Mortalità rilevata e mortalità dichiarata da Covid-19
Nel merito l’Inps rileva come «il periodo dal 1 gennaio al 28 febbraio 2020 registra un numero di decessi inferiore di 10148 rispetto ai 124662 attesi dalla baseline. Il periodo dal 1 marzo al 30 aprile 2020 registra un aumento di 46909 decessi rispetto ai 109520 attesi. Il numero di morti dichiarate come Covid-19 nello stesso periodo sono state di 27938. A questo punto ci si può chiedere quali sono i motivi di un ulteriore aumento di decessi pari a 18971?».

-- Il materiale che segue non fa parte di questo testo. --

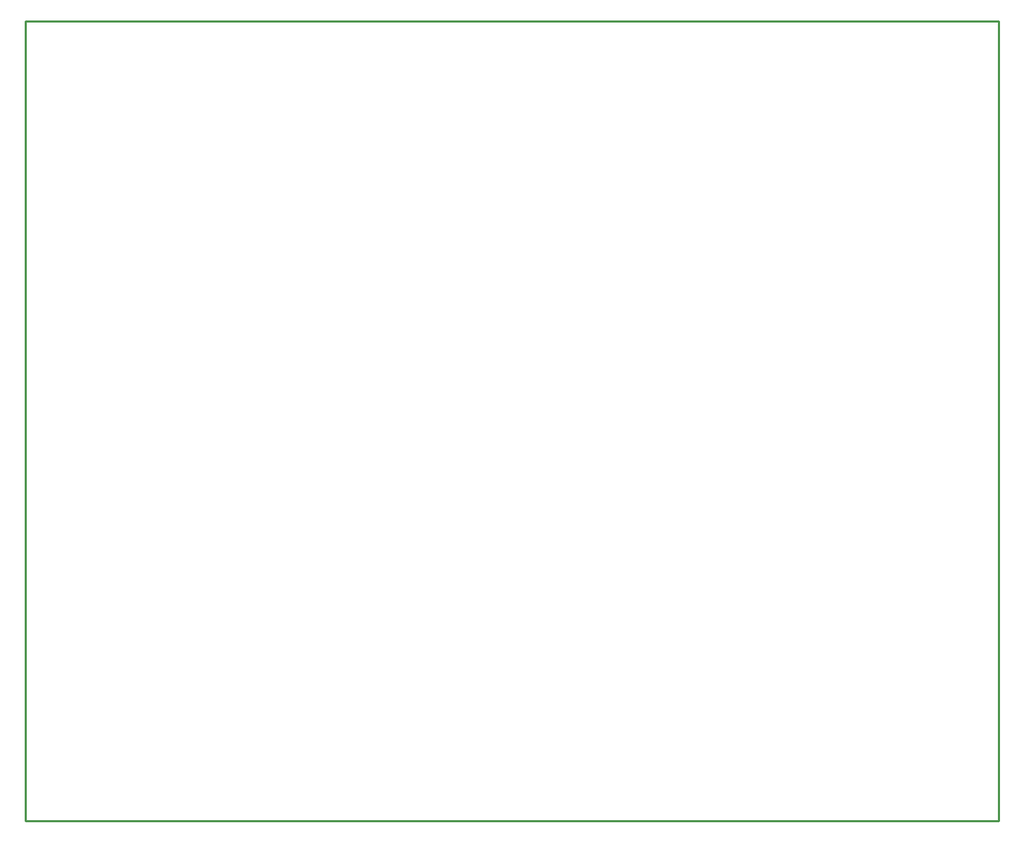
<source format=gm1>
G04 Layer_Color=16711935*
%FSLAX25Y25*%
%MOIN*%
G70*
G01*
G75*
%ADD13C,0.01000*%
D13*
X0Y378000D02*
X460000D01*
X0Y0D02*
X460000D01*
X0D02*
Y378000D01*
X460000Y0D02*
Y378000D01*
M02*

</source>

A questa domanda l’Istituto risponde che «tenuto conto che il numero di decessi è piuttosto stabile nel tempo, con le dovute cautele, possiamo attribuire una gran parte dei maggiori decessi avvenuti negli ultimi due mesi, rispetto a quelli della baseline riferita allo stesso periodo, all’epidemia in atto. La distribuzione territoriale dei decessi strettamente correlata alla propagazione dell’epidemia e la maggiore mortalità registrata degli uomini rispetto alle donne è coerente con l’ipotesi che la sovra-mortalità sia dovuta a un fattore esterno, in assenza del quale una eventuale crescita di decessi dovrebbe registrare delle dimensioni indipendenti sia dal territorio che dal sesso».